Directions:
Copy out each line of the material in which the word "riassunto" appears.

╔══

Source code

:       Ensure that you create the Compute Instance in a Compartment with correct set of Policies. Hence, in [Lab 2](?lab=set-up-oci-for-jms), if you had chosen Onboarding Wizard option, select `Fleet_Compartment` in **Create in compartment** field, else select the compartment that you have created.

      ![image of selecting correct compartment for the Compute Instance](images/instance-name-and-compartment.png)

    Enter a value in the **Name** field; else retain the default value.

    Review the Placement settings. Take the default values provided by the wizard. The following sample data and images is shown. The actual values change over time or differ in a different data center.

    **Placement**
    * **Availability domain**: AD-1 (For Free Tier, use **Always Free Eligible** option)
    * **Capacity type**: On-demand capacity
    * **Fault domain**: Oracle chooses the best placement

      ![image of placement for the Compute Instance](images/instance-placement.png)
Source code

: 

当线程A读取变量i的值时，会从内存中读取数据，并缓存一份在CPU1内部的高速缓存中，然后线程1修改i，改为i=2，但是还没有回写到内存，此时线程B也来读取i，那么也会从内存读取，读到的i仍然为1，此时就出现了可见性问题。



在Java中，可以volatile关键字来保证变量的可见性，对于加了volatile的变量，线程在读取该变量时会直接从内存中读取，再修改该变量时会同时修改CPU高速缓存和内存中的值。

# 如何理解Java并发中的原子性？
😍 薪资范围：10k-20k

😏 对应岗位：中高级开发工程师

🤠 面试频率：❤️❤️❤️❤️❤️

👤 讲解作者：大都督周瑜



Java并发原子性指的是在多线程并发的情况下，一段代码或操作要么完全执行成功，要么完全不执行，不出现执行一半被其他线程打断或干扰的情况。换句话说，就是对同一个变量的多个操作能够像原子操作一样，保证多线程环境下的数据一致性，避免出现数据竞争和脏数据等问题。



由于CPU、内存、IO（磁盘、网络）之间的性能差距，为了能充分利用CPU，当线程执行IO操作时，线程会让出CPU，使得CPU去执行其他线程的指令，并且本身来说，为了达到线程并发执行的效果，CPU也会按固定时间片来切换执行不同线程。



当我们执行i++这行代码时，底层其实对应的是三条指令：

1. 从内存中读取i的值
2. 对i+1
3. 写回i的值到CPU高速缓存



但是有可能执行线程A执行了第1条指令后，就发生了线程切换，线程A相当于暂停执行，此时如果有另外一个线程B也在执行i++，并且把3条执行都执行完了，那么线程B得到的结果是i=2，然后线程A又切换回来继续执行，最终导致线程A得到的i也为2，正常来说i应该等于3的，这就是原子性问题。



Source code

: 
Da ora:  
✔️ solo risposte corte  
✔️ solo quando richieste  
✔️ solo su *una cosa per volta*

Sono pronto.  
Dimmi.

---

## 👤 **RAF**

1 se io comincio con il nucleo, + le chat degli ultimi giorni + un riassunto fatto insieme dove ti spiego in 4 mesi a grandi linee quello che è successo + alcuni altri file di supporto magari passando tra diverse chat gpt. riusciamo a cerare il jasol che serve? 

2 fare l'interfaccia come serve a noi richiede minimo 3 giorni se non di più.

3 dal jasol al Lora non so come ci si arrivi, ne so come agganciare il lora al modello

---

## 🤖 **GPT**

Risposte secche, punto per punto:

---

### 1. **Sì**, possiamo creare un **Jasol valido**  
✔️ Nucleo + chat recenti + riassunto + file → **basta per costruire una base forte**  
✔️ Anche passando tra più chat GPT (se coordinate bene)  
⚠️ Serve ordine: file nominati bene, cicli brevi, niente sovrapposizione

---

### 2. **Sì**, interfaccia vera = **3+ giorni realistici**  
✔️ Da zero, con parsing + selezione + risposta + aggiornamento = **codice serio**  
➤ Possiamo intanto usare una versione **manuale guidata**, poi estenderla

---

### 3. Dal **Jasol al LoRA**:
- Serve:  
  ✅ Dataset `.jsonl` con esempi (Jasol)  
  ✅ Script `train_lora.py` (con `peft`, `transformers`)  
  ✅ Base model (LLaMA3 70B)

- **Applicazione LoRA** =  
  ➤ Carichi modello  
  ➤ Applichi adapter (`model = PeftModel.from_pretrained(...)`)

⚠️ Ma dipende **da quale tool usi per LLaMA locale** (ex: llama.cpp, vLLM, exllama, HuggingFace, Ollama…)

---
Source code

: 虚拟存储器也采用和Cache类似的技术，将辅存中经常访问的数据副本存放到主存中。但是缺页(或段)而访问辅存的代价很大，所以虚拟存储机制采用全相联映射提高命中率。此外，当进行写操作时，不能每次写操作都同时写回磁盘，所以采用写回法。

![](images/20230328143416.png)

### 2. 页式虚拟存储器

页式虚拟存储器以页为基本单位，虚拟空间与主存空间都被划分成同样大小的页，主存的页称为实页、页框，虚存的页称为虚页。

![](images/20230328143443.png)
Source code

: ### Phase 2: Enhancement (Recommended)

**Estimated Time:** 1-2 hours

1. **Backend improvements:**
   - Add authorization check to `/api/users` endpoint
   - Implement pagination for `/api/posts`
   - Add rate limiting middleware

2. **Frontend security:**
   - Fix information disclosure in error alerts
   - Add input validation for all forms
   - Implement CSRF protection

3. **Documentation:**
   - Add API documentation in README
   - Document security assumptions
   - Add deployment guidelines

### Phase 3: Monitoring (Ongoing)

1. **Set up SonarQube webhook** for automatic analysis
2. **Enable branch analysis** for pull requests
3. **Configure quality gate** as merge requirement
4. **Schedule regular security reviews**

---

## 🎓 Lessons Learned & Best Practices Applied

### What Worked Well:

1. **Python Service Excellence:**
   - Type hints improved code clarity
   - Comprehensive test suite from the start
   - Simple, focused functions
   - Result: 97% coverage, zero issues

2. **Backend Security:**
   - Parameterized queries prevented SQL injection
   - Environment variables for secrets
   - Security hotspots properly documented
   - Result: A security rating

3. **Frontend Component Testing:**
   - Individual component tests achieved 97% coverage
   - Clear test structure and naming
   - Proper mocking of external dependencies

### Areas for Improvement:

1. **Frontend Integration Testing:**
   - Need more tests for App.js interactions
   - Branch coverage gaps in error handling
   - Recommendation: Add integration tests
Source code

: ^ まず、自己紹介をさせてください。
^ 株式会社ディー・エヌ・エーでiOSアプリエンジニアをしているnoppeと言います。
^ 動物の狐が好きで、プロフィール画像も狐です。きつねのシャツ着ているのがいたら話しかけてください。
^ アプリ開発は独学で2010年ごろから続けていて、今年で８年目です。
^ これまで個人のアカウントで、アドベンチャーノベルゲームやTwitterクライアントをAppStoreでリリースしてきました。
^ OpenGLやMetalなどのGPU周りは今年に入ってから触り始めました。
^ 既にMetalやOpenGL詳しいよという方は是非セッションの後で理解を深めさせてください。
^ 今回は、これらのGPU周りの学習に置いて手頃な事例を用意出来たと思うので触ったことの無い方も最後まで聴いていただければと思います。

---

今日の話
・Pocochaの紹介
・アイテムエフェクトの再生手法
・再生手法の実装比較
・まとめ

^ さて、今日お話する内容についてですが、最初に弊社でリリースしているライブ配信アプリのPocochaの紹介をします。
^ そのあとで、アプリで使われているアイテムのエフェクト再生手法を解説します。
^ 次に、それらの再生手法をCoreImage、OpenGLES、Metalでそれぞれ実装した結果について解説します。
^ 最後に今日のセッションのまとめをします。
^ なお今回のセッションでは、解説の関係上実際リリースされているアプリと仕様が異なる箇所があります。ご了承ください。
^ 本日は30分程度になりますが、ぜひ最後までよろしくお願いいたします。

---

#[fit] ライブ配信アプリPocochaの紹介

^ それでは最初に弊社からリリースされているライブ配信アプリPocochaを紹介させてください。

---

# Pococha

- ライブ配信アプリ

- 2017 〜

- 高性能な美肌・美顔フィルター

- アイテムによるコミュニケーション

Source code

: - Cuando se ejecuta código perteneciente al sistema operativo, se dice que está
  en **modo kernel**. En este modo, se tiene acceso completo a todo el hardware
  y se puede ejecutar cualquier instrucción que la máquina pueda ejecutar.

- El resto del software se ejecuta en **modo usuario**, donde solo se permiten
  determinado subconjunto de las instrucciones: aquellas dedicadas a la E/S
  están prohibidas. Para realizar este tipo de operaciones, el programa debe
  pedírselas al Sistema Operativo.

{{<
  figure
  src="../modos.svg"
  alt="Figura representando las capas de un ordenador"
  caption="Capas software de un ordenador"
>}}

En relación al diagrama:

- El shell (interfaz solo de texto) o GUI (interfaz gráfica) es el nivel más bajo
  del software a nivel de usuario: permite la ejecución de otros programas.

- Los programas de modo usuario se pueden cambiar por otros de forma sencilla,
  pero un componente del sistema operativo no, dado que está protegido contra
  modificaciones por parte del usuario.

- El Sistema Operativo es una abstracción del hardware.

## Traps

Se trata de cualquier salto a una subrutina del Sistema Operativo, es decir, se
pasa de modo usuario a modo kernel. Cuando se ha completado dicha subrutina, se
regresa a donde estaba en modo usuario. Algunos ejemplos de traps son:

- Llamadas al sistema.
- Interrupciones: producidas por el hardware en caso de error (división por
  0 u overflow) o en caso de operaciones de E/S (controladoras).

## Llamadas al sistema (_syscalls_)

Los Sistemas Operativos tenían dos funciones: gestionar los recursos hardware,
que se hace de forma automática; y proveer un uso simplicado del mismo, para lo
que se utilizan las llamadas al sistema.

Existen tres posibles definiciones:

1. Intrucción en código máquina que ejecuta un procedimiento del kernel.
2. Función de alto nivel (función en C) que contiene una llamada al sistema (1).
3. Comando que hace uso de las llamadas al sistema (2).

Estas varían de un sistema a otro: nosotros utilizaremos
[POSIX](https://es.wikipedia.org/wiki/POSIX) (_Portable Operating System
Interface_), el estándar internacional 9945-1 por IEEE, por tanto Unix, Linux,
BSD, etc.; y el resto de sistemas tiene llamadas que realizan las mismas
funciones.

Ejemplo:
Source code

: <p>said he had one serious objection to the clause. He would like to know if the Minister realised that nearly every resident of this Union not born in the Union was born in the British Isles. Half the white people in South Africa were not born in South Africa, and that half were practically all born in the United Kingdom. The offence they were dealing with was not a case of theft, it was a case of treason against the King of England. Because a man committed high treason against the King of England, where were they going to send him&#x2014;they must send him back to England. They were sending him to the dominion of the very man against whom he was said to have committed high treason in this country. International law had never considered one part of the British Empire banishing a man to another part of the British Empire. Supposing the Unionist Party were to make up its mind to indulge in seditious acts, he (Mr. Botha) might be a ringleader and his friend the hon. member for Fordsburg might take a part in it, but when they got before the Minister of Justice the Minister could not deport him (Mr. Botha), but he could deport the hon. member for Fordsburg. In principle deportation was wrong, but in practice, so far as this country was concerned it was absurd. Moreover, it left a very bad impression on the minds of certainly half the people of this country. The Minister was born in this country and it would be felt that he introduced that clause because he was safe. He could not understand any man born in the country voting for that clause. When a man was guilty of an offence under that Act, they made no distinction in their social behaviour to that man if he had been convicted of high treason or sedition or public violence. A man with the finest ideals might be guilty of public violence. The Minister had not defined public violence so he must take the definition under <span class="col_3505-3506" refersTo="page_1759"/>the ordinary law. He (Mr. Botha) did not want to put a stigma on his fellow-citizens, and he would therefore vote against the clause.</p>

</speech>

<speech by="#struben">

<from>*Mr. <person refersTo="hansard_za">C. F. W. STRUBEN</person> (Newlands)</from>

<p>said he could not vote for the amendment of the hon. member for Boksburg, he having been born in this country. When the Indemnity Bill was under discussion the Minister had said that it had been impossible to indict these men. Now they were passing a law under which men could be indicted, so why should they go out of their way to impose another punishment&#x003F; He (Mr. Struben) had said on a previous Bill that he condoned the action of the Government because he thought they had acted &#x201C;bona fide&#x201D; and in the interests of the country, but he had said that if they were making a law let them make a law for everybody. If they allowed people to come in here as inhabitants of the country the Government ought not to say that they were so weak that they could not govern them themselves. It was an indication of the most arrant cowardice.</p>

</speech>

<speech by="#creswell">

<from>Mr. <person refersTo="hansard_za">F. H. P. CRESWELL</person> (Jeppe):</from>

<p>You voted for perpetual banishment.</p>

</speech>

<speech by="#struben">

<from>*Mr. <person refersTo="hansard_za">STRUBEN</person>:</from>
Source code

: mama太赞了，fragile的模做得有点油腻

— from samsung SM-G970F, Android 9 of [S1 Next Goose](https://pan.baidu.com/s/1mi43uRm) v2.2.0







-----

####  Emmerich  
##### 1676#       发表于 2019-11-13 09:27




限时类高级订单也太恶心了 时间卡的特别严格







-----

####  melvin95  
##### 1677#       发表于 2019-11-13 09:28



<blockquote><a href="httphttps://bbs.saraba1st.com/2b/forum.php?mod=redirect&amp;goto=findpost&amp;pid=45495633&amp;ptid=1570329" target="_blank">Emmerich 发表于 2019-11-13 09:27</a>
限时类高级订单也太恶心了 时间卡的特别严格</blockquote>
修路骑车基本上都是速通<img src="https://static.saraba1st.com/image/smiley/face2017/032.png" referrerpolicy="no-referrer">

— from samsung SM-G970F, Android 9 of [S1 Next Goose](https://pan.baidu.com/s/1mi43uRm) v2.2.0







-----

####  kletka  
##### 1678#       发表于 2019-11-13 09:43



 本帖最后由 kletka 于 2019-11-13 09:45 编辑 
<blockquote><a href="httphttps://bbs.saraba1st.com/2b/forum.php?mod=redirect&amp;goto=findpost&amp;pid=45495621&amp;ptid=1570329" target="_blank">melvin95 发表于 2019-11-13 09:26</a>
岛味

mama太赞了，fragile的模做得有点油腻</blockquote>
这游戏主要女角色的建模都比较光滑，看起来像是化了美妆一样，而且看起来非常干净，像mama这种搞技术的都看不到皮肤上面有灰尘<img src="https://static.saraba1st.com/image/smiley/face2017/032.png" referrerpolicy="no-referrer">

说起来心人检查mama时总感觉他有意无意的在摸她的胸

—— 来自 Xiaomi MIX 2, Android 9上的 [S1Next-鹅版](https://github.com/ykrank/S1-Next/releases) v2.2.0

╚══

Response to this exercise:
1 se io comincio con il nucleo, + le chat degli ultimi giorni + un riassunto fatto insieme dove ti spiego in 4 mesi a grandi linee quello che è successo + alcuni altri file di supporto magari passando tra diverse chat gpt. riusciamo a cerare il jasol che serve? 
✔️ Nucleo + chat recenti + riassunto + file → **basta per costruire una base forte**  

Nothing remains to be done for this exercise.